◆ **Aufgabe**: Schreib den Leserbrief über die Beschwerden eines Zehntklässlers zu seinem Praktikum nach dem letzten Satz weiter.

◆ **Textauszug**:
####
Leserbrief zu »Unter der Lupe«, Oktober 2012

Barbara Birkemeyer

Der Artikel des Christian Wittrahm hat mich sehr bestürzt.

Ich schreibe sonst nie Leserbriefe, aber hierbei fühle ich mich bewogen, es zu tun.
Denn ich kann nicht verstehen, warum die Schule, die Gartenbaulehrerin nicht auf die Beschwerden des Schülers eingehen wollte.

Zehntklässler sind 15- bis 16jährige Jugendliche, die noch unseres besonderen Schutzes bedürfen.

Man muß doch den geschilderten Beschwerden nachgehen, und kann nicht vom Schüler verlangen, einen Bericht über das absolvierte Praktikum zu verfassen, der gänzlich ohne Kritik sein sollte.

Konstruktive Kritik darf und muß erlaubt sein, wo sollen die SchülerInnen es denn lernen, wenn nicht in der Schule?

Und zudem können die nachfolgenden Klassen und Kollegen auch davon profitieren.
####
◆ **Auszüge der Liste**:

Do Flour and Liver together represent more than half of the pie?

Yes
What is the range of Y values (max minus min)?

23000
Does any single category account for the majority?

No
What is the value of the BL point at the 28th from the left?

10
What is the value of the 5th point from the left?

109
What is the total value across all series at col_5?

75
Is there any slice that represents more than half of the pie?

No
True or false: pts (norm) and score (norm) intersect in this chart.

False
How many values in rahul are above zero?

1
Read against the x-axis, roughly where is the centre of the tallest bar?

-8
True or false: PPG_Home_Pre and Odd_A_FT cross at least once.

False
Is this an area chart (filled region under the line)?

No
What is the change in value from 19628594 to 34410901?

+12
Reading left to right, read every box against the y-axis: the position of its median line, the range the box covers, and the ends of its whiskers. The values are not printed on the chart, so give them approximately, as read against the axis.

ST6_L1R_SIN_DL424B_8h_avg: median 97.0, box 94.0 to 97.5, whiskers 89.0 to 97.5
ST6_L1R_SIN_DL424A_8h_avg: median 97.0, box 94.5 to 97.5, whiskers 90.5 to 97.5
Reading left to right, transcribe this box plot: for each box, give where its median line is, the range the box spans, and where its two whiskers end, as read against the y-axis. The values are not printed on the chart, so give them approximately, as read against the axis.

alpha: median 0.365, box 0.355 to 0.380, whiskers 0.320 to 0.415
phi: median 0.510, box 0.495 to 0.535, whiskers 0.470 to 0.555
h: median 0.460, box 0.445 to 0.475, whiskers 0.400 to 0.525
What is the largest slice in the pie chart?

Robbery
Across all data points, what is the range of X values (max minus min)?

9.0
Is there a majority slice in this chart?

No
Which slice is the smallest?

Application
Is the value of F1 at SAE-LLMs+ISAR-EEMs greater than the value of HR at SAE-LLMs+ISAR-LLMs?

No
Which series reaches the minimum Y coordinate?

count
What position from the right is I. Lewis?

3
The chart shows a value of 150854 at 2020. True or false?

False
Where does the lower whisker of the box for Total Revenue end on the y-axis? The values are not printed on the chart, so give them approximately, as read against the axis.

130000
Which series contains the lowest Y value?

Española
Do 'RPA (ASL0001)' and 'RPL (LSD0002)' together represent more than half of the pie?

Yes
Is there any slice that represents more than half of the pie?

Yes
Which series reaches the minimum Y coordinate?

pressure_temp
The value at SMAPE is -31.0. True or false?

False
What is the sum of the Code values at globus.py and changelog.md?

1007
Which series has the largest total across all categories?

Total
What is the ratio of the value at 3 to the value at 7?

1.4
####
◆ **Lösung**:
Wir wollen doch die jungen Menschen zu weltoffenen und kritikfähigen Menschen erziehen.

Das Verhalten der Gartenbaulehrerin steht für mein Empfinden im krassen Widerspruch zum Anspruch der Waldorfpädagogik.

Sie mag ihre besonderen Gründe haben, ganz sicher.

Vielleicht mag der Schüler unbequem sein und möglicherweise Fehler im Konzept des Landwirtschaftspraktikums aufdecken, aber davor dürfen wir Pädagogen nicht zurückschrecken, sondern mir müssen uns mit den Schülern auseinandersetzen und nach Lösungsmöglichkeiten suchen, und vor allen Dingen, den / die SchülerInnen in ihrer Wahrnehmung Ernst nehmen.

Auch Lehrer machen Fehler. Sie könnten zumindestens einräumen, in diesem Fall, sich vorab nicht gut genug informiert, und eventuell die Situation vor Ort falsch eingeschätzt zu haben.

Wenn man den Ausführungen im Artikel Glauben schenkt, dann hat der Schüler Anerkennung verdient, sich durch eine derartig belastende Zeit zu quälen.
Als Elternteil hätte ich allerdings erwogen, in Absprache mit ihm das Praktikum vorzeitig zu beenden und den Jugendlichen abgeholt.

Ich wünsche Christian Wittrahm, dass er sich inzwischen von den Strapazen erholt hat und wieder guten Mutes ist, und da wo er jetzt ist, seinen Vorstellungen gemäß leben kann.

Und Dank an die Redaktion, die dem Schüler ein Forum geboten hat.